*GIVEN PASSAGE:*
>> Begin
# Dinner Party--Am I Being Unreasonable?



## Malt Lover (Feb 17, 2005)

Once again ladies, I turn to you as my voice of reason. 

Over a month ago, I invited my fiancee's daughter, husband and their two children over for dinner this Saturday. I have yet to be given a response. 

I asked the daughter last week if they are coming and she said she'll let me know. I'd like to know soon! I need to buy groceries, clean up the house, etc. 

Personally, I think she is waiting for a better offer. She didn't know a month ago if she had plans? So if someone else asks her to dinner, she would say yes and not feel bad about leaving us high and dry? We've turned down dinner plans to have them over!

My fiancée is slightly annoyed too; we've decided to not ask again because now we feel we are being pests.

At this point would you cancel? Your thoughts?


----------



## Dominic (Nov 4, 2012)

I would cancel saying something else very exciting is happening that Saturday and, unfortunately, I'll have to cancel the dinner invitation. 
But don't listen to me. 


Sent from Petguide.com App


----------



## silverhaven (Sep 6, 2009)

I would simply call and say I need to know now.... yes or no, a maybe is considered a no


----------



## edelweiss (Apr 23, 2010)

I would call the daughter and say something like this . . . I am sorry to have to ask again but I really need to know if you will be coming to dinner this Sat. We are getting in a time-crunch here and I need a simple "yes or no." If there is an issue I need to address in order to make you comfortable w. this, please be honest as I would like for it to be a fun evening for everyone. I am okay w/a "no" but I really need to know today.
>> End
*THE REQUEST:*
Answer these questions using the dinner party forum thread above.
(a) How long before the dinner did Malt Lover invite the fiancée's daughter and her family?
(b) What have Malt Lover and the fiancée turned down in order to host the family?
(c) According to silverhaven, how should a "maybe" be treated?

*INFORMATION SHOWN:*
>> Begin
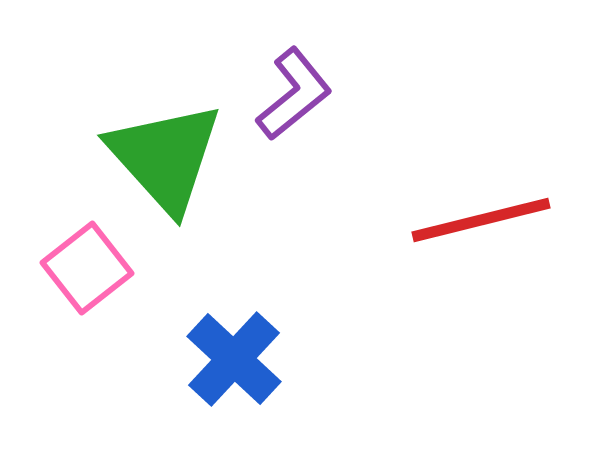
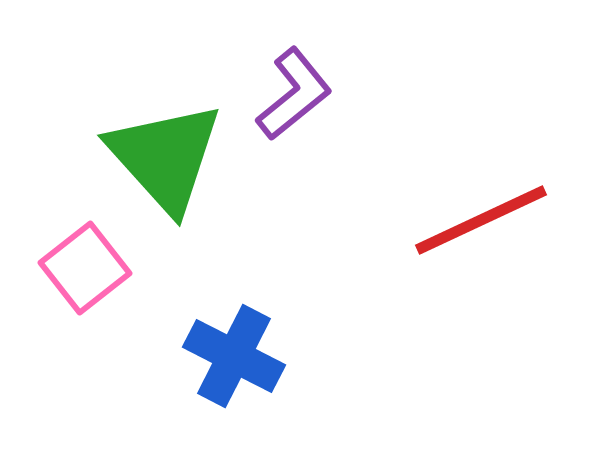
red line: rotated 11 degrees counterclockwise
pink square: moved 2 px left
blue cross: moved 3 px up; rotated 16 degrees counterclockwise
>> End
*RESULT:*
(a) Over a month before.
(b) Other dinner plans.
(c) As a no.